Sir Peter Hall, who celebrated his 80th birthday last November, will revisit two of Shakespeare’s history plays Henry IV, Parts 1 and 2 this summer for the first time since he mounted them as part of his legendary Wars of the Roses cycle more than 40 years ago when he was artistic director of the Royal Shakespeare Company.

The Shakespeares are two of the four productions comprising Hall’s eighth annual summer repertory at the Theatre Royal Bath. The season, which runs from 7 July to 3 September 2011 and portrays different aspects of England at War, also includes revivals of Noel Coward’s rarely seen between-the-World Wars drama This Happy Breed and Alan Bennett’s 1991 play The Madness of George III.

The season kicks off on 7 July 2011 with Henry IV Part 1, which is then joined in rep from 13 July to 13 August with Part 2. Hall last directed the plays in 1963-1964 to inaugurate the RSC.

The full cross-cast company for the Henries will be: Desmond Barrit, Philip Voss, David Yelland, Lizzy McInnerny, Paul Bentall, Luke Courtier, Michael Mears, Cornelius Booth, Peter Bygott, Edward Harrison, Alex Blake, Danny Ashok, Tom Mison, Wendy Morgan, Ross Waiton, Robert East, Philip Voss, Katie Lightfoot, Ben Mansfield and Dominic Thorburn.

The Shakespeare double is followed, from 19 July to 13 August 2011, by This Happy Breed, directed by Stephen Unwin, who succeeded Hall as artistic director at the Rose, Kingston. The play follows the Gibbons, an ordinary family, from the day they move into a comfortable suburban home in Clapham in 1919 to the day they move out, 20 years later.

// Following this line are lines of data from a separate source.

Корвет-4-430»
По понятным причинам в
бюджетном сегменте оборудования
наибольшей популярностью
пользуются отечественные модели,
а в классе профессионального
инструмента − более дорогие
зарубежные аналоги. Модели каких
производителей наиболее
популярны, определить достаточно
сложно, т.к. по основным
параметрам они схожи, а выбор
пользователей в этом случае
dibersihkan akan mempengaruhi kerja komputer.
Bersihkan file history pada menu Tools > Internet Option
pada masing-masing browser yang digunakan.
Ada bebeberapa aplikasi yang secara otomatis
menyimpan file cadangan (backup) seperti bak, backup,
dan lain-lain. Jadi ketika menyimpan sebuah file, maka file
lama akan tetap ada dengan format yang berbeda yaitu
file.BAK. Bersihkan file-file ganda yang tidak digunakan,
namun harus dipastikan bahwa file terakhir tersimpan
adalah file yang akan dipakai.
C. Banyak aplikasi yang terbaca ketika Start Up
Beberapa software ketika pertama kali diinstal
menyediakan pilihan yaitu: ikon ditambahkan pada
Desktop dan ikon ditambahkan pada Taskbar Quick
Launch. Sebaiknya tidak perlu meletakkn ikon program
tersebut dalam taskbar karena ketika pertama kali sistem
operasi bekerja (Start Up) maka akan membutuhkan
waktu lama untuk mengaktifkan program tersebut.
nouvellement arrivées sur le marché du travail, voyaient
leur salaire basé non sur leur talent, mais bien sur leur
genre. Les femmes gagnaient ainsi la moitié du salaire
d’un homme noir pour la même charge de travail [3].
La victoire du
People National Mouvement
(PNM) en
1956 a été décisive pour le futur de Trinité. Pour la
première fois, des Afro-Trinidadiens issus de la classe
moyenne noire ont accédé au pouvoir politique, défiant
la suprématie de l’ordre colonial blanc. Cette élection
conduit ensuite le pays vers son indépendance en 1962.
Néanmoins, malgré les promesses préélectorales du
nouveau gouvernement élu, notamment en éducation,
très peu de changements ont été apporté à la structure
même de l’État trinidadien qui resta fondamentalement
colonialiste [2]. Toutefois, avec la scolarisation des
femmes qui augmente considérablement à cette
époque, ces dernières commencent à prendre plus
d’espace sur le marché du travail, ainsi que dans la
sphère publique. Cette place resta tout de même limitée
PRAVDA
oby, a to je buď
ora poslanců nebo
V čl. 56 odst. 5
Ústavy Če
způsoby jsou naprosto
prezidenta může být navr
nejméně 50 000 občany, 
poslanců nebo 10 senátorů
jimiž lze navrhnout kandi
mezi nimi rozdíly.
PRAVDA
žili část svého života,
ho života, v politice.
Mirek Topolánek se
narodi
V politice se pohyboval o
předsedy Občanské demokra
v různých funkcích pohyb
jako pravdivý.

Although written in 1939, the Second World War interrupted rehearsals for This Happy Breed, which was eventually premiered in 1942 and filmed two years later, directed by David Lean and starring Celia Johnson and Robert Newton. The Bath production will star ShamelessDean Lennox Kelly and Rebecca Johnson.

Hall’s Theatre Royal Bath summer season concludes, from 17 August to 3 September, with The Madness of George III, directed by Christopher Luscombe. Alan Bennett’s 1991 play, premiered by Nicholas Hytner at the National in 1991 and later made into the 1994 film The Madness of King George, centres on the third Hanoverian king’s battle with mental illness, while foreign wars (including the loss of American colonies) and domestic politics raged around him.

The title role, originated on stage and screen by Nigel Hawthorne, will be played by David Haig, who will be joined in the cast by [Clive Francis. Following Bath, The Madness of George III will visit Richmond, Newcastle, Norwich, Cheltenham, Nottingham, Cambridge, Marlowe, Milton Keynes, Truro and Chichester, with further dates to be announced.